**Textauszug:**
═══

Die handwerklichen Schwächen fallen deutlich auf, so die heterogene Konstruktion:
Der „Prolog“ belegt gut 83 von 281 Seiten Haupttext und rafft die Jahre 1914 – 1932 politisch zusammen, fast ohne persönliche Erlebnisse. Haffner klotzt mit breitem Strich und feuert markige Urteile ab. Verallgemeinerung statt Detail, von Erinnerungen (so der Untertitel) kann nicht die Rede sein.
Dabei schreibt Haffner unverwechselbar markant, oft leicht lesbar bis mitreißend, gelegentlich auch in markige Tiraden entgleitend, nur eben nicht allgemein informativ. Geschichtliche Hintergründe will man heute ohnehin nicht einem Buch entnehmen, das hauptsächlich 1939 unter schwierigen Bedingungen im englischen Exil verfasst und zugunsten eines anderen Projekts (Germany, Jekyll & Hyde) beiseitegelegt wurde.
Dem 80seitigen „Prolog“ folgt ausführlich das Jahr 1933 – hier in einem ganz anderen Stil: nicht nur detailliert auf ein Jahr eingehend, sondern erstmals auch ausführlich mit persönlichen, gut erzählten Erlebnissen, die das Eindringen des Nationalsozialismus in alle Lebensbereiche beklemmend schildern; Haffner beschreibt sich selbst als Mitläufer wider Willen. Dies ist das eigentliche Buch. Der „Prolog“ wirkt im Rückblick wie ein überflüssiges Vorwort. Dieser Teil dient als Grundlage zum 2013er-ZDF-Film Mein Kampf mit Hitler.

═══

**Erfasste Daten:**
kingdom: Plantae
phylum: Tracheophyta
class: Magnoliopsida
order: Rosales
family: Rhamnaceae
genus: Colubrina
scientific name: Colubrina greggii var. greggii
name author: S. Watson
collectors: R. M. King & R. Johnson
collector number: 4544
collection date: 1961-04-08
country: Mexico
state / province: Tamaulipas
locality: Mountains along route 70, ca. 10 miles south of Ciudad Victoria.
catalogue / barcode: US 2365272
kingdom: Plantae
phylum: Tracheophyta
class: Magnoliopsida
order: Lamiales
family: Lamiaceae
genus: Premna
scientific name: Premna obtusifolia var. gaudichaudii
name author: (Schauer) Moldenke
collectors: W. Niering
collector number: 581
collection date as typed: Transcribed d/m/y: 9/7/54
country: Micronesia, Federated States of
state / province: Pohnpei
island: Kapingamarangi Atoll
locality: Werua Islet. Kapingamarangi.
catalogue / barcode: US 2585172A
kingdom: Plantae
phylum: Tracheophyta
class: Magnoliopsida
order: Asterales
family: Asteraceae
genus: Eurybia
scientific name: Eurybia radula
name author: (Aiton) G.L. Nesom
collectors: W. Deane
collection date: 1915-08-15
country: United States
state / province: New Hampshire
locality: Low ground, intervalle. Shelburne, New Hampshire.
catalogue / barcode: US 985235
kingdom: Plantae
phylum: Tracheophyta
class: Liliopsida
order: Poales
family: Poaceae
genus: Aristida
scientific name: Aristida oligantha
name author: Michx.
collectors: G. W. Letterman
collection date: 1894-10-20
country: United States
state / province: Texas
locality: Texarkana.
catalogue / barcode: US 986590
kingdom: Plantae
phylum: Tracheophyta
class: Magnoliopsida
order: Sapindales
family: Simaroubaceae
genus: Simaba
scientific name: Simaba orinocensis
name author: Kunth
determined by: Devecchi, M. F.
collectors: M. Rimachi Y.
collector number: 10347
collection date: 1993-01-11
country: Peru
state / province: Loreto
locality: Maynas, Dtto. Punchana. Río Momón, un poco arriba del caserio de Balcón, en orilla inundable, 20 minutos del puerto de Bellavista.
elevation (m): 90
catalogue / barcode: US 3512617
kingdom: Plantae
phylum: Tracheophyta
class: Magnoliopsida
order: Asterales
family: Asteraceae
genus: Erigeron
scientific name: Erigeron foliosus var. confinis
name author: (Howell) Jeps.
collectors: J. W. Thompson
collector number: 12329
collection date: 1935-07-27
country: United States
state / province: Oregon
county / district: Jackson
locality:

═══

**Aufgaben:**
• A. Welcher Film beruht laut Textauszug auf dem Teil über das Jahr 1933?
• B. Entnimm dem Textauszug wortgetreu die Passage von „Die handwerklichen Schwächen“ bis einschließlich „die Rede sein.“.
• C. Nenne alle Jahreszahlen, die im Textauszug vorkommen.

**Lösungen:**
• A. Der ZDF-Film „Mein Kampf mit Hitler“ von 2013.

• B.
Die handwerklichen Schwächen fallen deutlich auf, so die heterogene Konstruktion:
Der „Prolog“ belegt gut 83 von 281 Seiten Haupttext und rafft die Jahre 1914 – 1932 politisch zusammen, fast ohne persönliche Erlebnisse. Haffner klotzt mit breitem Strich und feuert markige Urteile ab. Verallgemeinerung statt Detail, von Erinnerungen (so der Untertitel) kann nicht die Rede sein.

• C. 1914, 1932, 1933, 1939, 2013